===== GIVEN RECORDS

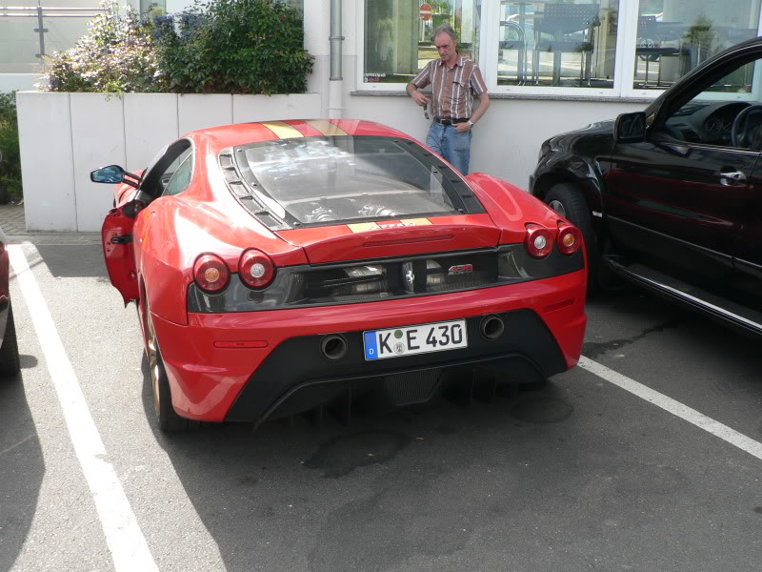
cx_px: 381
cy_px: 286
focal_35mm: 42
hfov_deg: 44.8
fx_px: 925
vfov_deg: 34.3
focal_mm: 7
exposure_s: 1/160
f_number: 4
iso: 80
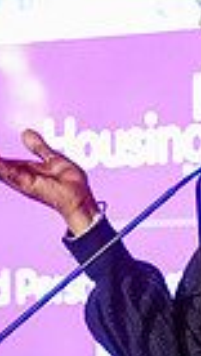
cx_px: 149
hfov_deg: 2.5
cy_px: 249
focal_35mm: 479
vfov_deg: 4.5
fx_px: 4522
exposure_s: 1/125
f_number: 2.8
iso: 8000
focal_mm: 92
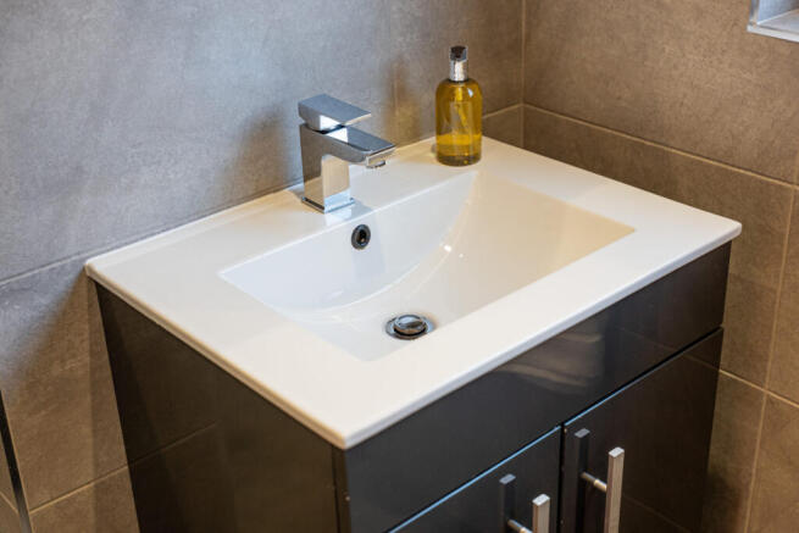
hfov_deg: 40.3
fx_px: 1088
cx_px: 400
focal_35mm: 49
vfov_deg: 27.5
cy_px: 266
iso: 640
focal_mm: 49
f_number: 3.5
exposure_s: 1/160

==========

An exact copy is needed of the closing lines of the entries above, counting from the one that contains "fx_px: 1088" and including it and the last.

:: OUTPUT FOR THIS TASK ::
fx_px: 1088
cx_px: 400
focal_35mm: 49
vfov_deg: 27.5
cy_px: 266
iso: 640
focal_mm: 49
f_number: 3.5
exposure_s: 1/160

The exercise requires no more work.